Nay, not just any woman. A striking widow who also happened to be a duchess. Reggie gripped the flowers in her hands. “You didn’t know.”

“Ophelia?” Stephen snapped, and his sister glanced over.

“Go,” Reggie urged them. And as the gathered family continued on, she let herself out. Flowers in hand, she found her way to the room that had proven a sanctuary of sorts. When thoughts of Broderick had kept her awake the past nights and questions swirled about their future, she’d come and played.

And where music had represented a balm and hope for the future, she’d confronted the truth she’d desperately fought: It would not be enough. For she wanted him to share in those joys and endeavors. She wanted him to be her partner through life.

Emotion wadded in her throat.

Reggie entered through the doorway and stopped.

With the tails of his jacket hanging over the back of the bench, Broderick sat before the pianoforte. “You returned,” she breathed, motionless. “Where have you been?” She hated the desperation to that query but had no pride where this man was concerned. She never had.

Broderick bowed his head, and his hands flew over those keys, strumming a cheerful tune. Her heart caught.

“Just give me your hand,

Tabhair dom do lámh.

Just give me your hand

And I’ll walk with you,

Through the streets of our land,

Through the mountains so grand.

If you give me your hand.

Just give me your hand,

And come along with me.”

The flowers slipped from her fingers as she rushed forward, stopping beside him.
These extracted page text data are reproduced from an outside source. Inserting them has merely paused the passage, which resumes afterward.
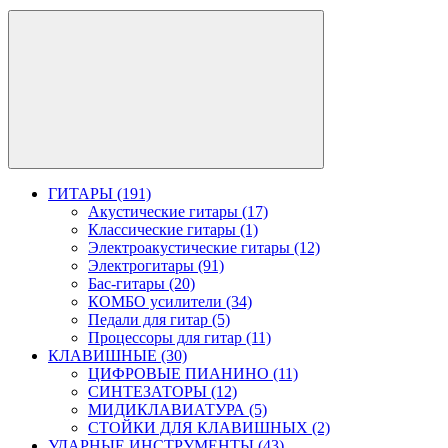
ГИТАРЫ (191)
Акустические гитары (17)
Классические гитары (1)
Электроакустические гитары (12)
Электрогитары (91)
Бас-гитары (20)
КОМБО усилители (34)
Педали для гитар (5)
Процессоры для гитар (11)
КЛАВИШНЫЕ (30)
ЦИФРОВЫЕ ПИАНИНО (11)
СИНТЕЗАТОРЫ (12)
МИДИКЛАВИАТУРА (5)
СТОЙКИ ДЛЯ КЛАВИШНЫХ (2)
УДАРНЫЕ ИНСТРУМЕНТЫ (43)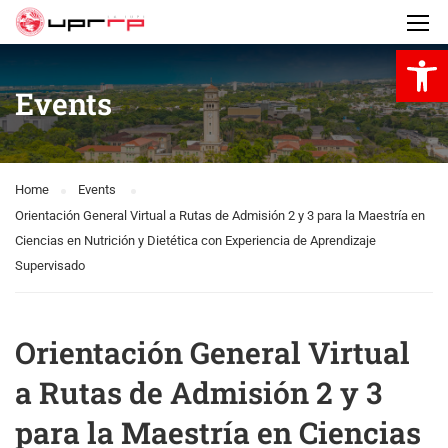
Open 
Events
Home
Events
Orientación General Virtual a Rutas de Admisión 2 y 3 para la Maestría en
Ciencias en Nutrición y Dietética con Experiencia de Aprendizaje
Supervisado
Orientación General Virtual
a Rutas de Admisión 2 y 3
para la Maestría en Ciencias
Each note wrapped in his slightly off-key song, a perfect partner to her melody.

“Will you give me your hand,

And the world it can see,

That we can be free,

In peace and harmony?

From the north to the south.

From the east to the west.

Every mountain, every valley,

Every bush and bird’s nest!”

As he finished, she shook her head. “I don’t . . .”
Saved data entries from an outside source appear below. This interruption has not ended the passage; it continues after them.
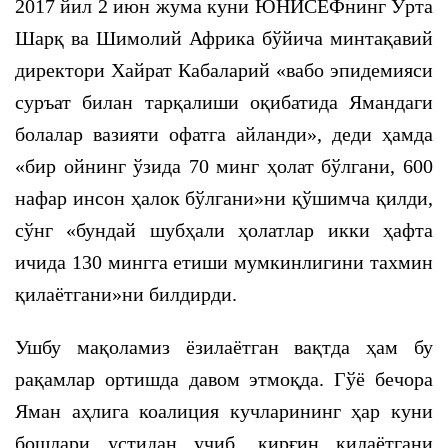
2017 йил 2 июн жума куни ЮНИСЕФнинг Ўрта
Шарқ ва Шимолий Африка бўйича минтақавий
директори Хайрат Кабаларий «вабо эпидемияси
суръат билан тарқалиши оқибатида Ямандаги
болалар вазияти офатга айланди», деди ҳамда
«бир ойнинг ўзида 70 минг ҳолат бўлгани, 600
нафар инсон ҳалок бўлгани»ни қўшимча қилди,
сўнг «бундай шубҳали ҳолатлар икки ҳафта
ичида 130 мингга етиши мумкинлигини тахмин
қилаётгани»ни билдирди.
Ушбу мақоламиз ёзилаётган вақтда ҳам бу
рақамлар ортишда давом этмоқда. Гўё бечора
Яман аҳлига коалиция кучларининг ҳар куни
бошлари устидан учиб, қирғин қилаётгани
Broderick rose from that bench, unfurling to his full, towering height, and then fell to a knee. “Regina Marlow, I love you with all I am and all I want to be. Will you marry me?”

A faint click snapped her attention away from him, and the earth swayed.

Broderick caught her about the waist, steadying her.

The trio in that doorway—three men, different with time but familiar in every way—smiled back.

“Papa,” she whispered, pressing a fist to her mouth. Each of them, Cameron and Quint, older but still smiling and dear. So very dear.

“My girl,” he whispered.

With a sob, Reggie sprinted across the room.

Her father caught her against him, folding her close. She clung to him, sobbing against his jacket front. The lemon-drop scent of him the same. “Shh, my Regina,” he said into the top of her head.